TASK
Your answer must be the records below repeated word for word, with no pictures in it.

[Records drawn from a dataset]
-=-=-=-=-

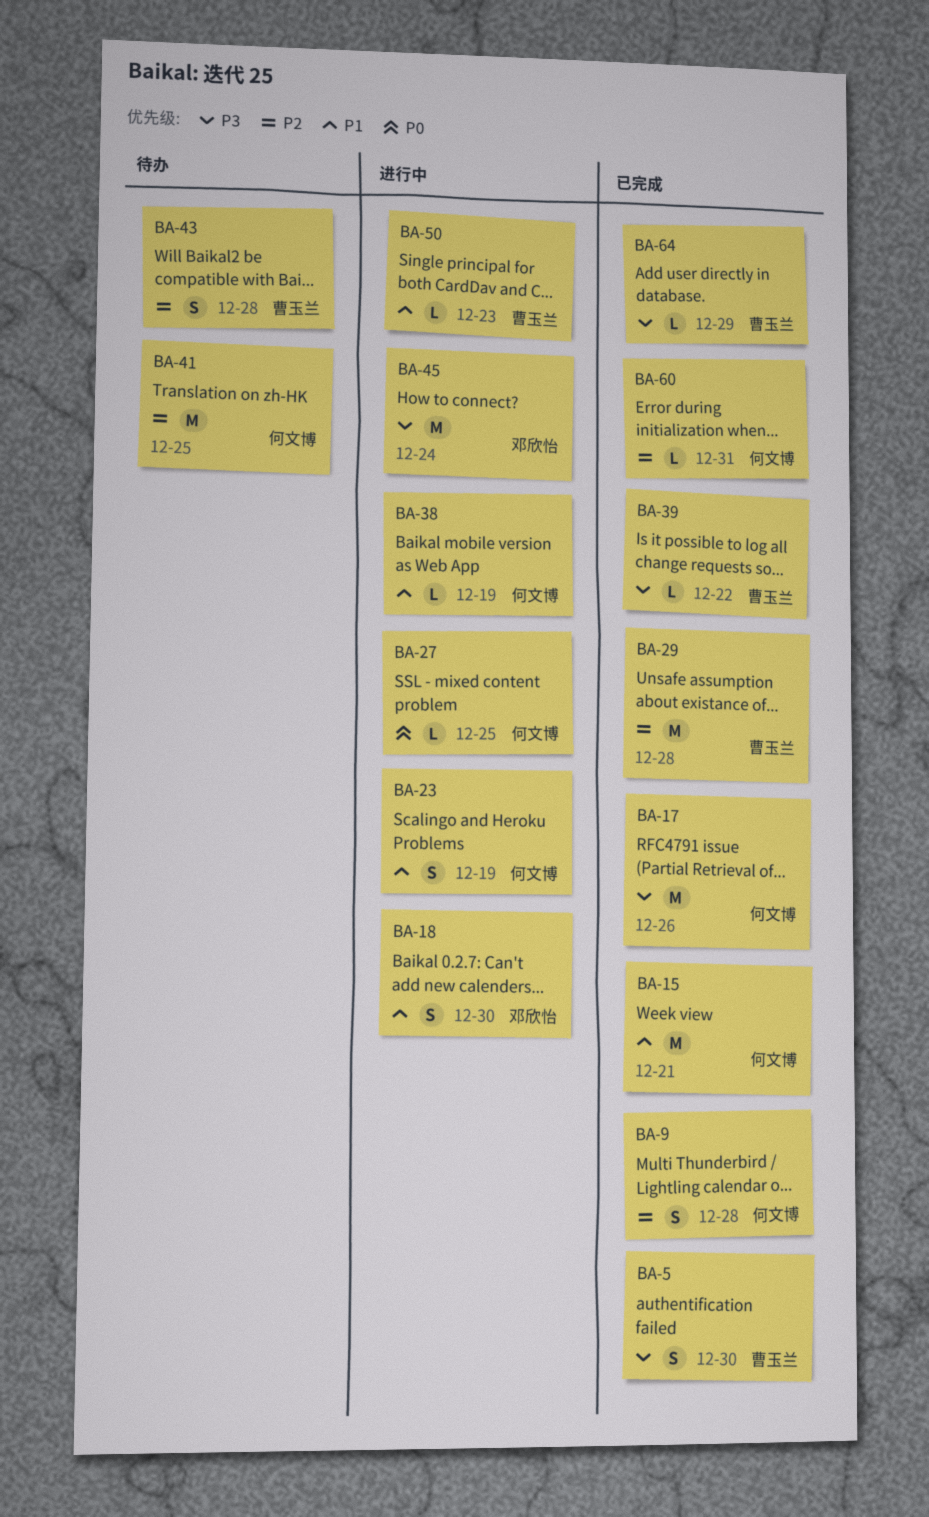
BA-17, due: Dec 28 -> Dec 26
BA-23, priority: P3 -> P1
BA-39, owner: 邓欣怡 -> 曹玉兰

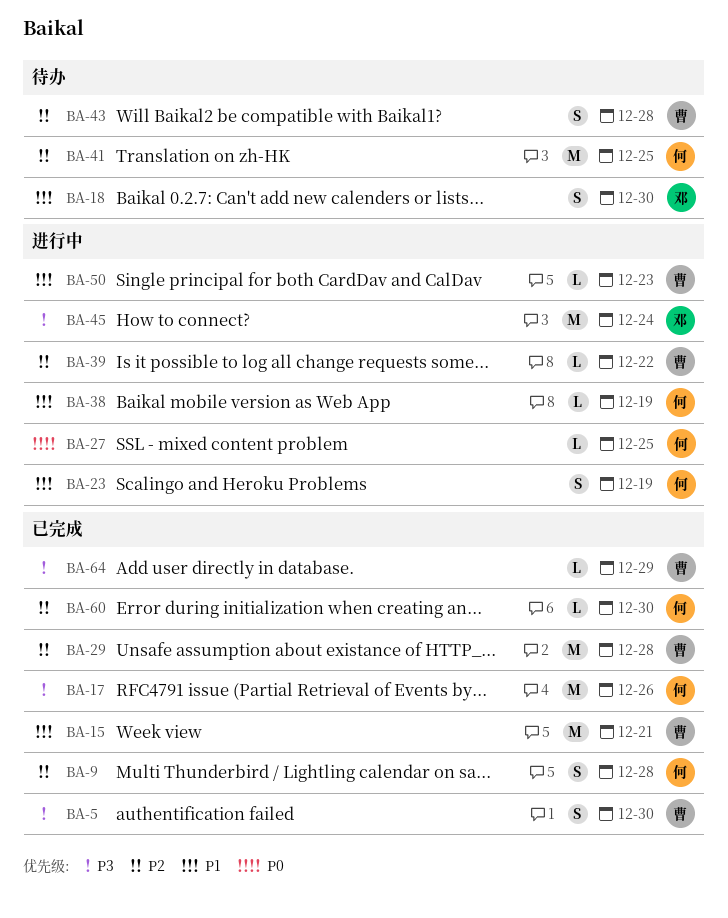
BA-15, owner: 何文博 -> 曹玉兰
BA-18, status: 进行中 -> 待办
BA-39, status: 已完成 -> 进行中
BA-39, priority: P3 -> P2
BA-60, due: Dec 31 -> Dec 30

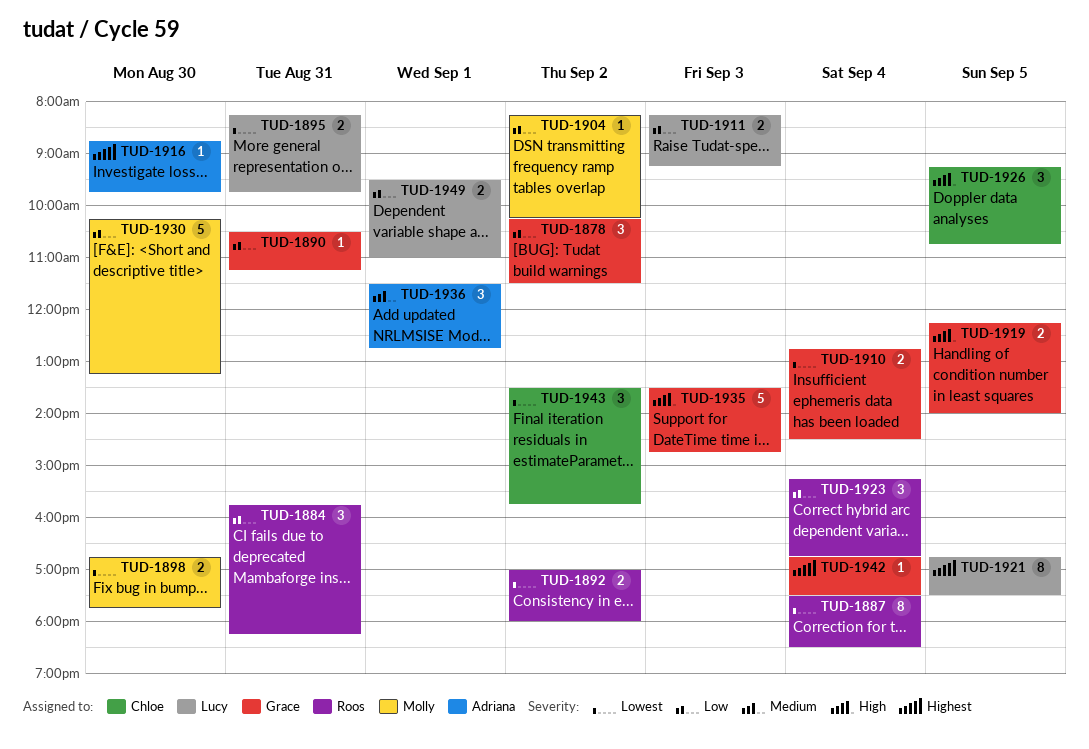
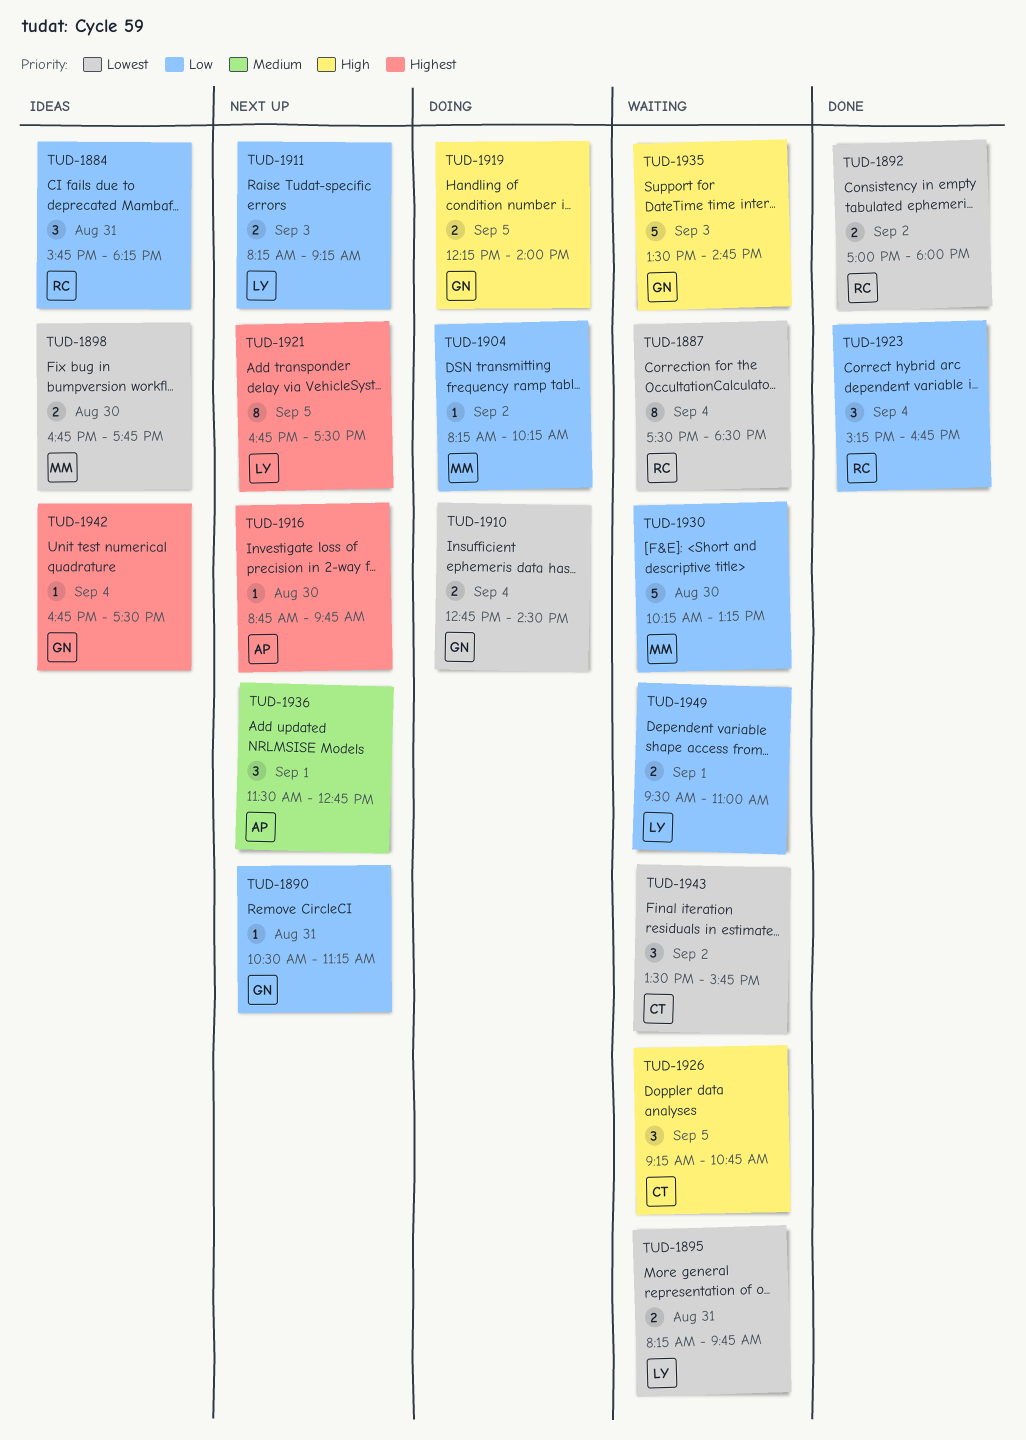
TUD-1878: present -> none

-=-=-=-=-

REPLY TO THE EXERCISE
BA-17, due: Dec 28 -> Dec 26
BA-23, priority: P3 -> P1
BA-39, owner: 邓欣怡 -> 曹玉兰

BA-15, owner: 何文博 -> 曹玉兰
BA-18, status: 进行中 -> 待办
BA-39, status: 已完成 -> 进行中
BA-39, priority: P3 -> P2
BA-60, due: Dec 31 -> Dec 30

TUD-1878: present -> none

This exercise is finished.